The Bitcoin Maximalist Worldview
Mallers is, by his own framing, a Bitcoin maximalist. He is not interested in stablecoins as a long-term financial instrument, not interested in altcoins, not interested in the ETF wrappers. His framing of bitcoin is closer to a moral one than a financial one. In a 2024 conference interview he put it this way: "Bitcoin before its computer code, before it's an asset, before it's an ETF, to me, it's moral code. Bitcoin is, you shall not censor, you shall not inflate, you shall not confiscate, you shall not counterfeit and you shall not steal."

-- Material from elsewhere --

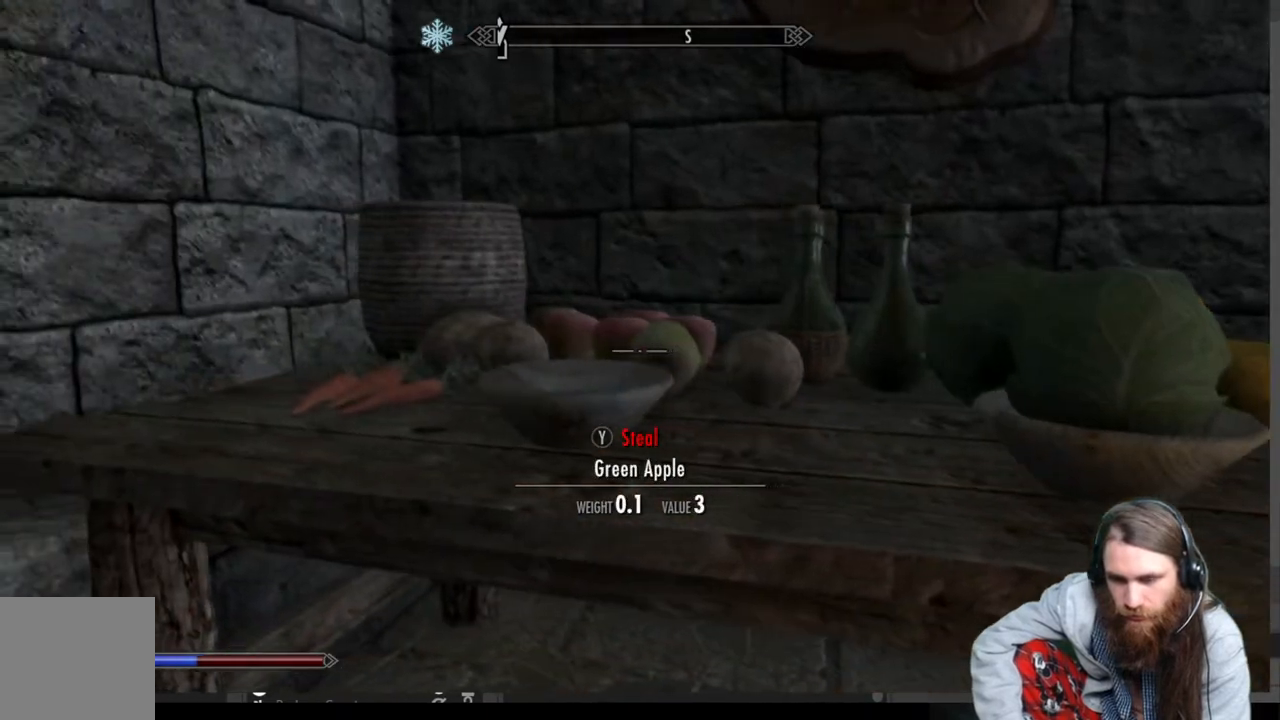
{"buttons": [], "left_stick": "down-right", "right_stick": "right", "events": [[167, "left_stick", "center"], [367, "left_stick", "down-right"], [400, "right_stick", "right"]]}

The reason this lands differently than most maximalist rhetoric is that he refuses to pretend the timeline is short. In a 2025 post on X he wrote: "The future is hyperbitcoinization, but that's not where we are today. Today, Bitcoin is too small to compete with sovereign debt, and that's ok." That is roughly the thesis behind Twenty One Capital. His public posture toward stablecoins, altcoins, and exchange-traded products is consistently dismissive; he has framed bitcoin and the broader category of "crypto" as two different things that should not be conflated. The fact that Twenty One Capital's majority owner is Tether, the largest stablecoin issuer in the world, is the kind of contradiction that interviewers raise and that Mallers tends to brush off by pointing at the balance sheet. The point of the NYSE-listed vehicle is not to wait for hyperbitcoinization. It is to build the institutional plumbing — accumulation, treasury management, payments, eventually mining — that a much larger bitcoin economy will eventually require. Critics note that some of Strike's 2022 announcements, including a planned grocery-retailer integration, never shipped at the scale promised; that gap between rhetoric and delivery is a legitimate read on the record. The maximalism is sincere, though, and operationally consistent. Whether the Twenty One Capital, Strike, and Elektron Energy merger goes through this year is the open question. If it does, the institutional shape of his thesis becomes clearer than that of any other figure in the Bitcoin economy.